Toledano was born in Tangier, Morocco, the son of Simy (Nahon), a former news correspondent, and Haim Toledano, a businessman and journalist. His parents were both Sephardic Jews and American citizens. Toledano was brought to New York at the age of four or five.

A proficient violinist from childhood, Toledano attended the Ethical Culture Fieldston School and the Juilliard School.

Later, at Columbia University, Toledano studied literature and philosophy; he also became President of the Philolexian Society, member of the Boar's Head Society, and a contributor to Jester of Columbia.
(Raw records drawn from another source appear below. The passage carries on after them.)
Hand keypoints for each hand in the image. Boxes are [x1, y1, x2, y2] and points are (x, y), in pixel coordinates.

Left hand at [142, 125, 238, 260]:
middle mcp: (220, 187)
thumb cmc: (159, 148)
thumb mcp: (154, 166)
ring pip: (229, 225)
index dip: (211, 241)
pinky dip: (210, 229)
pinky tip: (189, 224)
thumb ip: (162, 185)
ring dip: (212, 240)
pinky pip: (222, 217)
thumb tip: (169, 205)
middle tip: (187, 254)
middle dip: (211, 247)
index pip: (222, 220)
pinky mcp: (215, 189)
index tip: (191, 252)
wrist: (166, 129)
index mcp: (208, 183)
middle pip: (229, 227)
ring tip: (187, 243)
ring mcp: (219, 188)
In addition, he joined the Socialist Party of America, becoming youth leader of the avowedly anticommunist "Old Guard" faction led by Louis Waldman. The Old Guard left the Socialist Party in 1936. He graduated from Columbia University in 1938.
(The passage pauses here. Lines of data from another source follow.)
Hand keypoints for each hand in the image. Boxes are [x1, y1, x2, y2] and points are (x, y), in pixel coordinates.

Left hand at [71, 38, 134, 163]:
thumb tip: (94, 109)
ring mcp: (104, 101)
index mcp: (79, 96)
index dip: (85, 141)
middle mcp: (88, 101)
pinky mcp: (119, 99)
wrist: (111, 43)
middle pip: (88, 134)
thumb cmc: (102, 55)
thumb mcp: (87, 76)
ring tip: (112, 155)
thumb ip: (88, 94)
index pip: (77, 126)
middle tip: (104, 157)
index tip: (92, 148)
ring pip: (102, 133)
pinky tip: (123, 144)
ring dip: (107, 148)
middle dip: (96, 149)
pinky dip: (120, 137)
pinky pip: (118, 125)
In 1940, Toledano became editor of the Socialist Party of America's magazine, The New Leader, succeeding James Oneal.

During World War II, Toledano was drafted and became an anti-aircraft gunner before being transferred to the Office of Strategic Services and trained for covert work in Italy. However, he was ultimately not sent to Italy, as the OSS felt he was "too anti-Communist to work with Italian leftists." After the war, he became a publicist for the International Ladies Garment Workers Union (ILGWU).

In 1946, Toledano helped found Plain Talk with fellow journalist Isaac Don Levine and China Lobby funder Alfred Kohlberg. By 1946, the magazine focused on exposing Soviet "spy rings," "secret armies," and other communist subversion in the USA. Toledano served as managing editor or assistant editor. (In 1950, the US Senate reported that Emmanuel S. Larsen, investigated as part of the Amerasia spy case, had stated that Kohlberg, Levine, and Toledano had changed an article he had written for Plain Talk, specifically that "Levine completely rewrote the article," and later had asked Larsen to "go easy on the Plain Talk article" when testifying.)

Pursuing a career in journalism, after several journalistic jobs Toledano joined Newsweek in 1948. Toledano covered the 1950 perjury trial of Alger Hiss (Hiss being accused of being a Soviet spy), and in what the New York Times later described as "his political turning point," Toledano sided against Hiss and for accuser, Whittaker Chambers. Toledano cowrote an "intensely partisan" book about the trial, Seeds of Treason (with Victor Lasky), in 1950 and became a Republican. Toledano met Nixon during the case, and during Toledano's coverage of Nixon's 1950 Senate campaign, Nixon would have him address crowds, introducing him as the author of Seeds of Treason. Around the same time (October 1950–April 1951) Toledano cohosted the television series Our Secret Weapon: The Truth.